* _Requirement A_:
Rewrite the healthcare post from "No...not exactly." up to and including "for it themselves.", changing "government healthcare" to "public healthcare".
* _Requirement B_:
Extend the healthcare post by writing what comes after its final sentence.

No...not exactly.
I want children under 18, veterans and the disabled to be fully covered by government healthcare. They can go to any hospital in America, get full healthcare and the hospital bills the government. Plus, children who carry a condition over to adulthood will have that condition covered forever as well.
Everyone else should have basic only government healthcare.
If they want more...go to charity hospitals, buy insurance or pay for it themselves.
Otherwise, the government should stay completely out of it. No insurance rules or limits...the latter can charge whatever they want and turn down whomever they want for any reason. Complete free enterprise.
I have said again and again (having lived in both America and Canada) - the Canadian system is not cheap and is great for GP visits and emergencies and that is it.
https://www.fraserinstitute.org/sit...-of-public-health-care-insurance-2015-rev.pdf
If you have an ongoing, non-life threatening, medical condition in Canada? Depending on the province (it varies), you could be waiting for many, many months for treatments/operations/etc....all the while in great pain/discomfort.
The Canadian system was designed so people can see GP's whenever they want and for emergencies...and it does these things very well. But it is simply not designed for non-life threatening, ongoing conditions. That is not me saying that...that is what Canadian doctors have me on several occasions.
And as people live longer and longer, they are having to live with more and more ongoing conditions.
Plus, many (all?) provinces do not cover prescription costs except as part of welfare. And they can be very high for certain conditions.
If you are poor...the Canadian system is generally great.
If you are middle class...the Canadian system is decent if you are relatively healthy or are in an emergency. Not so good if you have an ongoing problem.
If you are upper middle class-wealthy...the Canadian system sucks (compared to the US one) as you have few choices.
And that is the final lousy thing about the Canuck system...it does not allow for competition (except in a few, very limited cases). In almost all instances, it is flat out illegal to perform medical procedures (other then cosmetic surgery) outside of the system. You simply cannot open a private practise and charge whatever the market will bare (again, with a few, very limited examples).
This presents several problems.
1) doctors can usually make more in other countries that do allow private practises. So, these doctors get a great Canadian medical degree at huge cost to Canadian taxpayers and then bolt to greener pastures for more dough. That is why there are often huge shortages of doctors in many rural parts of Canada...the doctors simply would rather work in America for big bucks than in the middle of nowhere for good bucks.

* _Given material_:
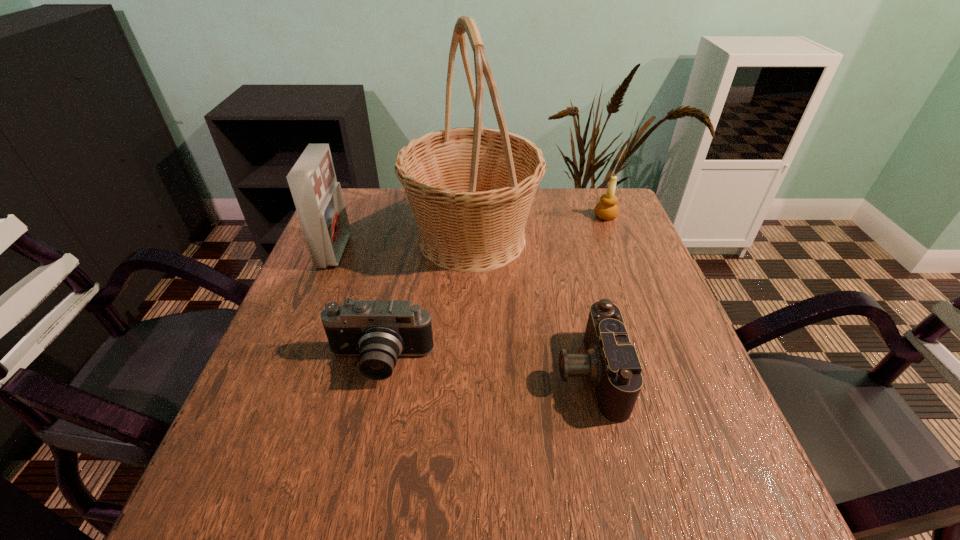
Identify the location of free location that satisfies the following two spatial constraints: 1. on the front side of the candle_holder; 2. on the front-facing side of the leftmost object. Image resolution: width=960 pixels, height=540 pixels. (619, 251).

* _Exercise response A_:
No...not exactly.
I want children under 18, veterans and the disabled to be fully covered by public healthcare. They can go to any hospital in America, get full healthcare and the hospital bills the government. Plus, children who carry a condition over to adulthood will have that condition covered forever as well.
Everyone else should have basic only public healthcare.
If they want more...go to charity hospitals, buy insurance or pay for it themselves.

* _Exercise response B_:
Go to a remote Canadian area hospital and you will often find doctors who were born/trained outside of Canada and were recruited to come to the remote region by the province in question because they cannot get Canadian doctors to work there.
2) with less competition, prices can be far higher in Canada then they are in other countries that allow competition...costing more Canadian tax dollars to pay for them.
3) Canadians are often trapped in bureaucracy.
I knew a guy who was waiting for a triple bypass operation in a Canadian hospital. He was not hooked up to any tubes or machines and felt generally fine. But they would not let him wait for his operation at home because of legal liability - if he dies at home while waiting, the doctors can be blamed.
So (I have told this story before) this poor guy waited for over a month for his operation (which he ended up dying of - due to complications - a few days afterwards).
If he left, they threatened (and they do this to everyone) to put him at the bottom of the waiting list for the operation.
So he was trapped. He could not even leave the cardiac floor. And there were many others in the same state he was in. They were virtual prisoners, waiting for their operations...not allowed to leave the hospital or even their floor. And yet, most of them felt fine and would far rather be at home waiting for their procedure.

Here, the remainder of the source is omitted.